Local

Hough High mother concerned after daughter allegedly attacked

CHARLOTTE, N.C. — Three students at Hough High School could face charges after Cornelius police investigated reports of assaults and racial slurs.

The mother of a 15-year-old girl told Channel 9 the students who tormented her daughter were briefly suspended. However, she said those same students who attacked her daughter were later allowed to go right back into her classroom.

"She was spit on, she was called the N-word, and nasty racist things," the mother said.

To protect the girl's identity, Channel 9 isn't naming her or her mother.

The mother told Channel 9 the vicious attacks started with spitting, and escalated to the point when a classmate threw a gym ball at her face.

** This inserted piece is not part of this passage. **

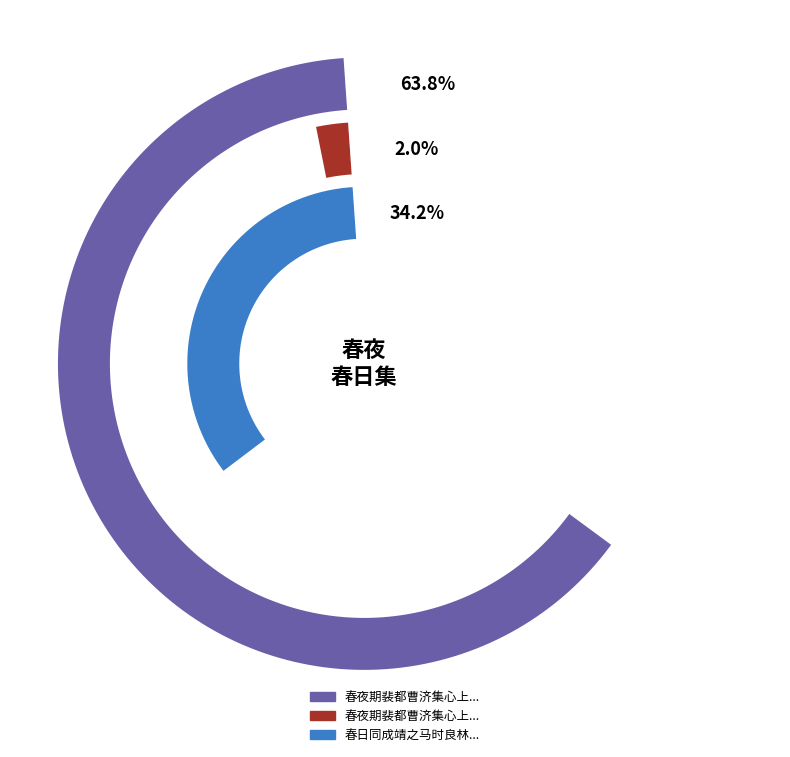

To the nearest percent, what is the difference between the largest and smallest slice percentages?

62%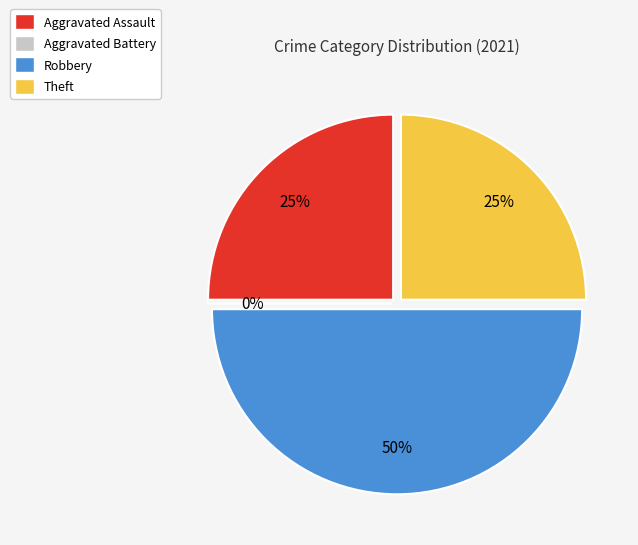

Between Aggravated Battery and Robbery, which is larger?

Robbery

"She had to end up in the hospital last week with a facial contusion, a concussion," she said.

The school promised they'd take care of the students, but after brief suspensions, she said the teens who hurt her daughter showed up right back in class beside her vulnerable 15-year-old, according to the mother.

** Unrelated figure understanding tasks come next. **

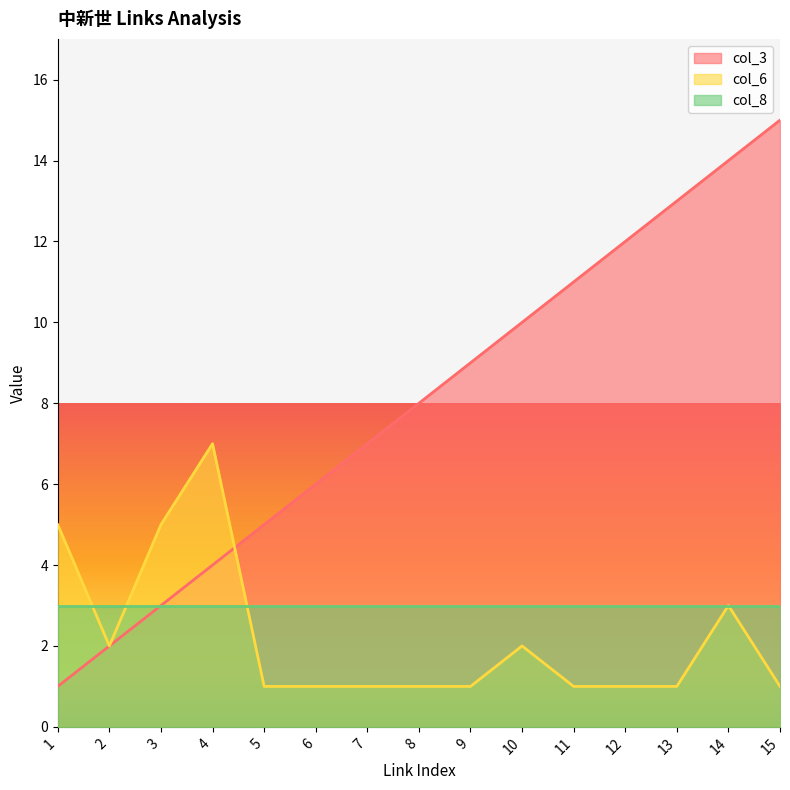

Which series changed the most between 4 and 11?

col_3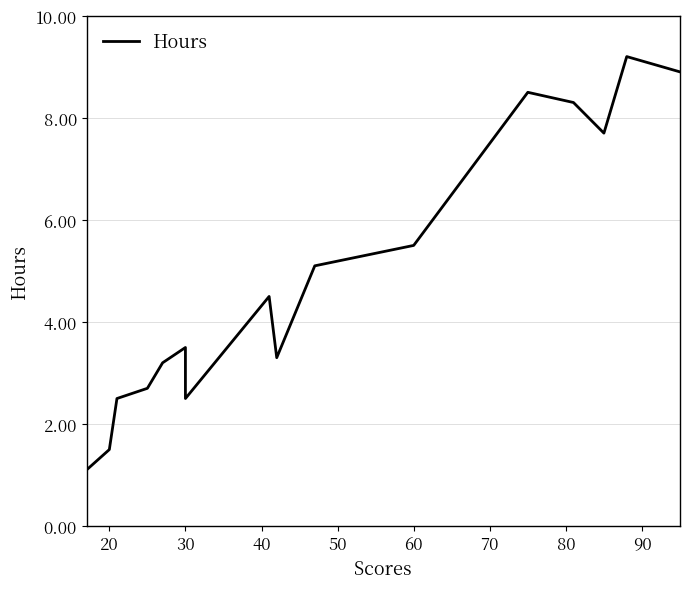

What is the difference between the second highest and second lowest values?

7.4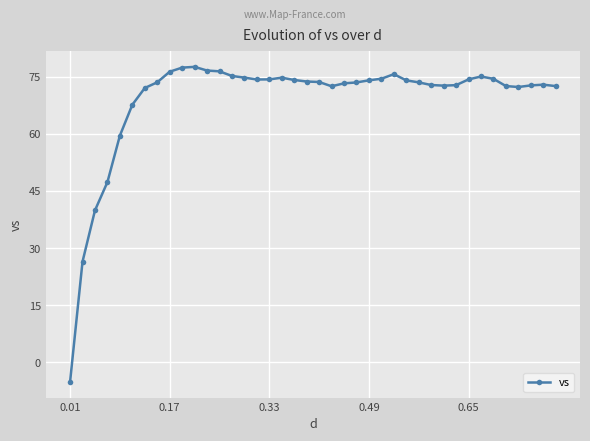

What is the value of the 22nd point from the left?

72.5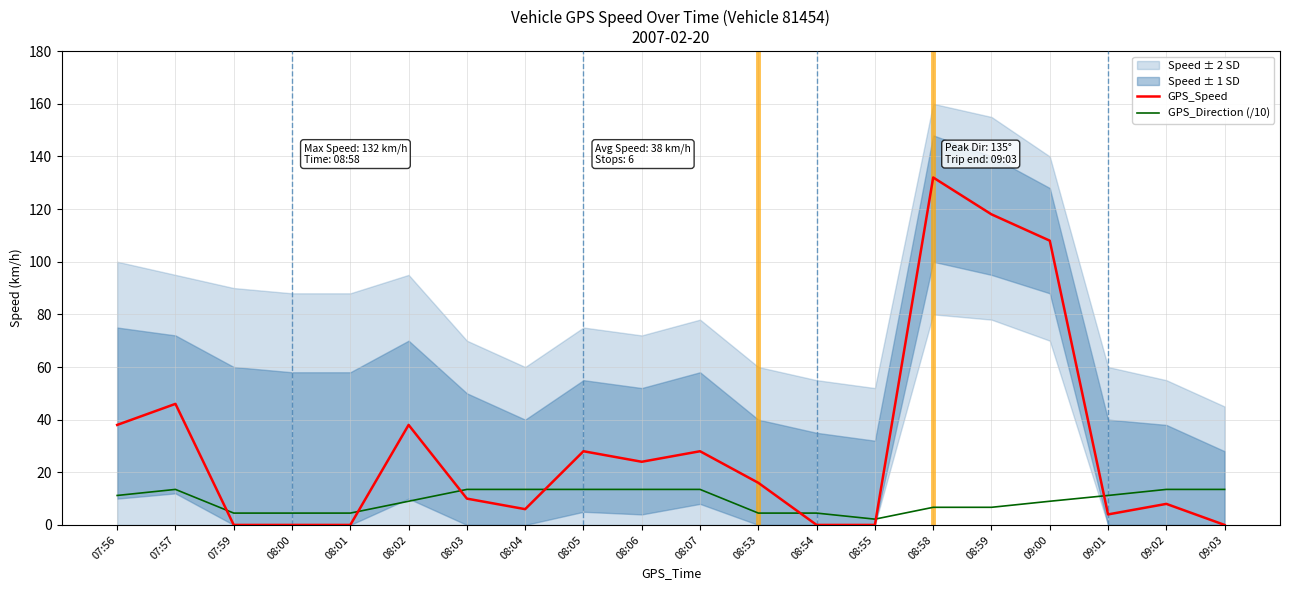

At which category does GPS_Direction (/10) reach its first local valley?

08:55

"What was a bubbly, spirit-filled young lady is now to an area where all she wants to do is sleep," she said.

Eyewitness News reporter Mark Barber pushed Charlotte-Mecklenburg Schools for answers four times, asking what they're doing to protect students at Hough High.

The district responded by saying in part:

"Reports of bullying at any CMS school are taken very seriously…. Federal student privacy laws prohibit the district from sharing specific information regarding any student."

The 15-year-old's mother isn't satisfied with that answer because she said her daughter is terrified to go to school and her health is suffering.

"They did do a suicide assessment on her yesterday where she talked to her, and said she's going to watch her closely," she said.

The mother said she will give the school time to press charges against the students. If they don't, she said she will take that action to protect her daughter.

The school has filed police reports for two cases of assault and once case of cyberbullying.

In two of them, the suspects are juveniles, so the district attorney is deciding if the teens will face charges.

In the third case, the suspect is 18, so the school or the mother can press charges.